Segment Start: ENTRIES SUPPLIED
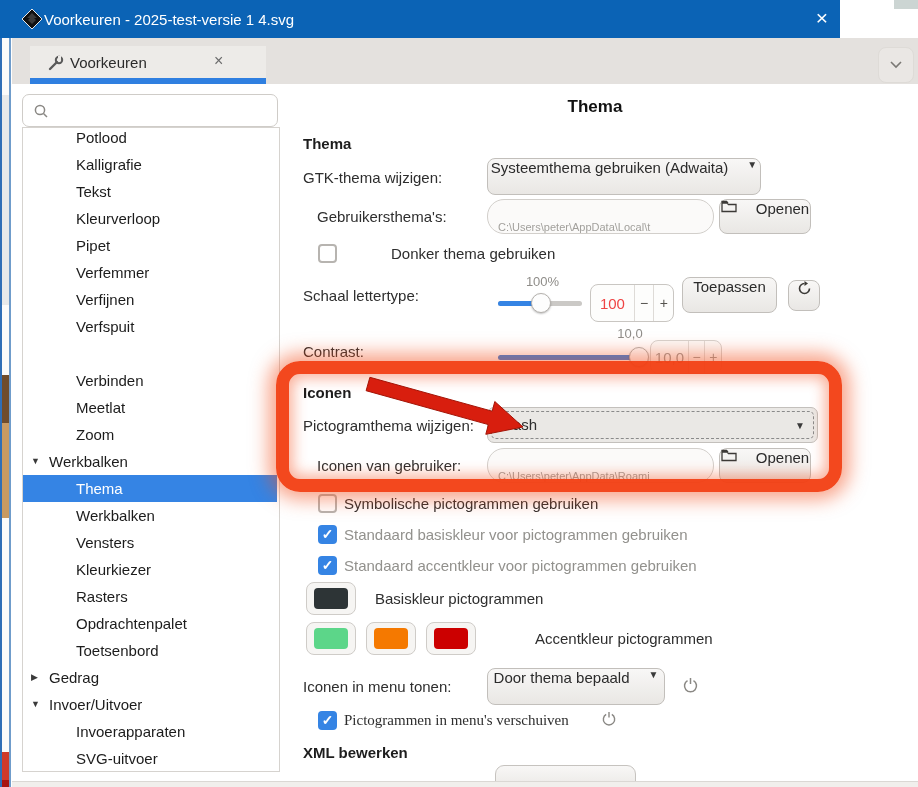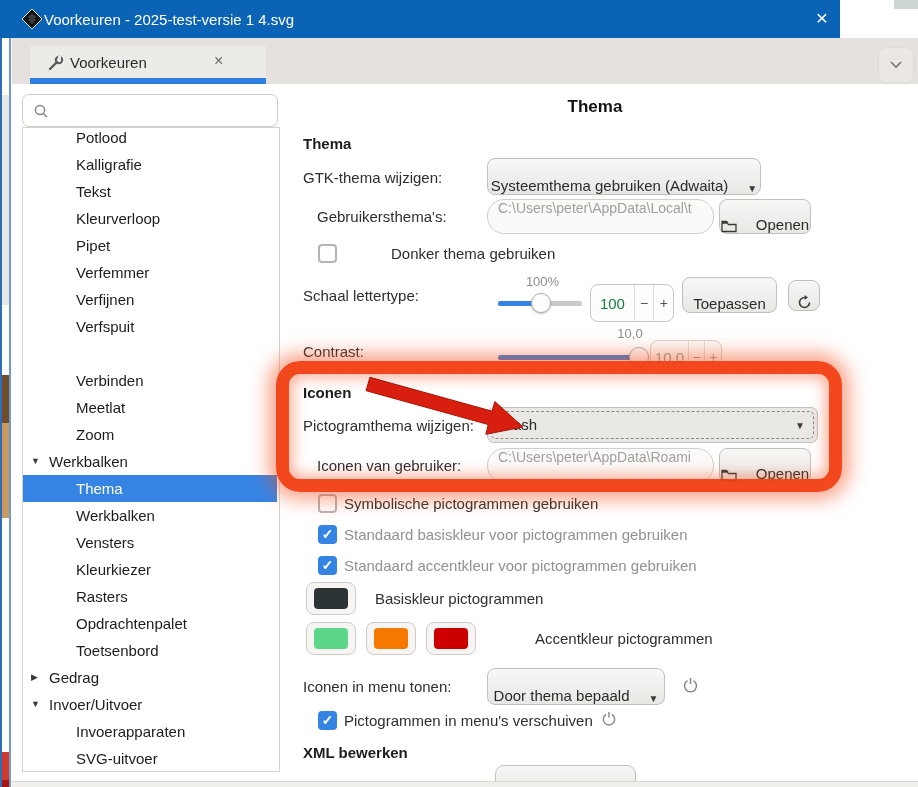--- a/index.html
+++ b/index.html
@@ -44,7 +44,7 @@
   .lbl-dim{color:#92918d;}
   .small-dim{font-size:13px;color:#8f8d89;}
   .btn{background:linear-gradient(#f8f7f6,#e9e7e4);border:1px solid #c2bfbb;border-radius:8px;
-       display:flex;align-items:flex-end;justify-content:center;font-size:15px;color:#2b2b2b;box-sizing:border-box;gap:19px;}
+       display:flex;align-items:flex-start;justify-content:center;font-size:15px;color:#2b2b2b;box-sizing:border-box;gap:19px;}
   .entry{background:#fbfaf9;border:1px solid #d2cfcb;border-radius:17px;font-size:14px;color:#a2a09c;
          display:flex;align-items:flex-start;padding:0 10px;box-sizing:border-box;white-space:nowrap;overflow:hidden;}
   .combo-arrow{font-size:10px;color:#3a3a3a;}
Segment End: ENTRIES SUPPLIED
TASK STATEMENT:
Please tally the lines of the material that contain the word "radius", then give the total alone.

TASK RESPONSE:
2